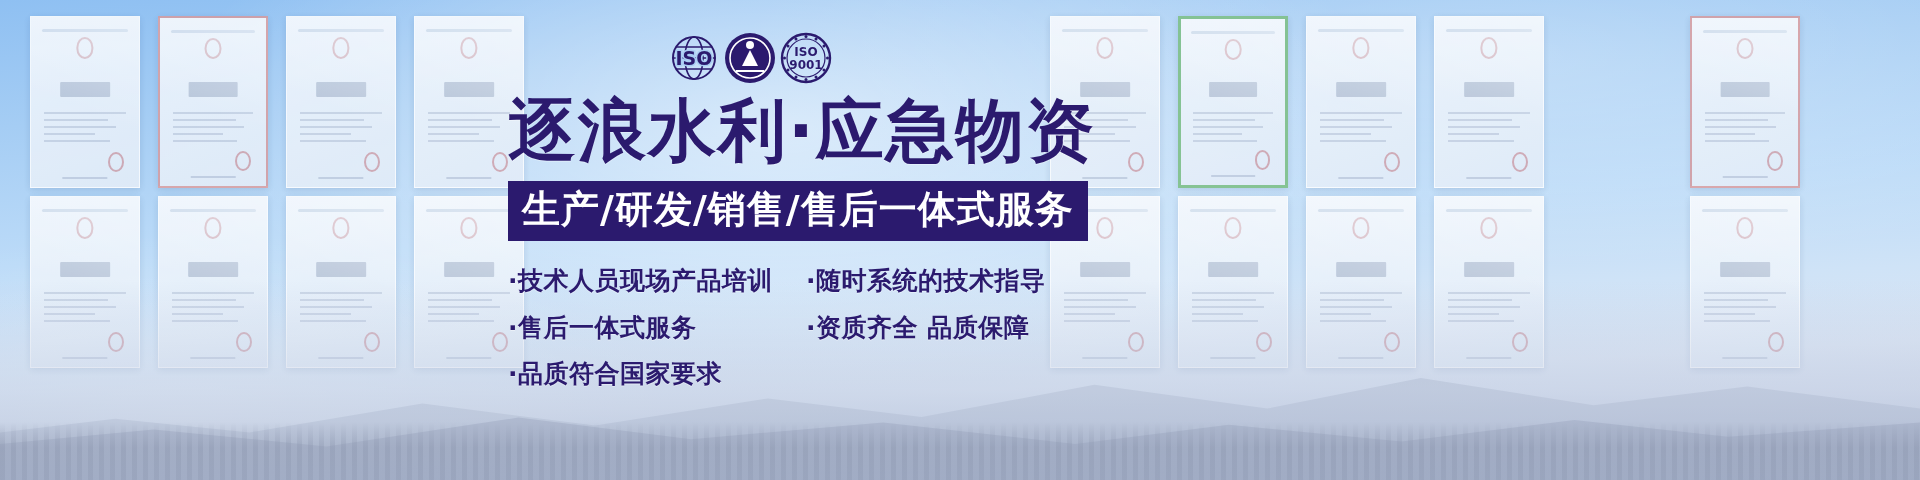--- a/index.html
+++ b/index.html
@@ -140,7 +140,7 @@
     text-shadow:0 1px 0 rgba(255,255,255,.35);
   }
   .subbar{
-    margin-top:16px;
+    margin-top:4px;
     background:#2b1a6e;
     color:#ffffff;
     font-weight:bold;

> Your instructions
Give every entry above again, exactly, and keep all pictures out of it.

> Task solution
--- a/index.html
+++ b/index.html
@@ -140,7 +140,7 @@
     text-shadow:0 1px 0 rgba(255,255,255,.35);
   }
   .subbar{
-    margin-top:16px;
+    margin-top:4px;
     background:#2b1a6e;
     color:#ffffff;
     font-weight:bold;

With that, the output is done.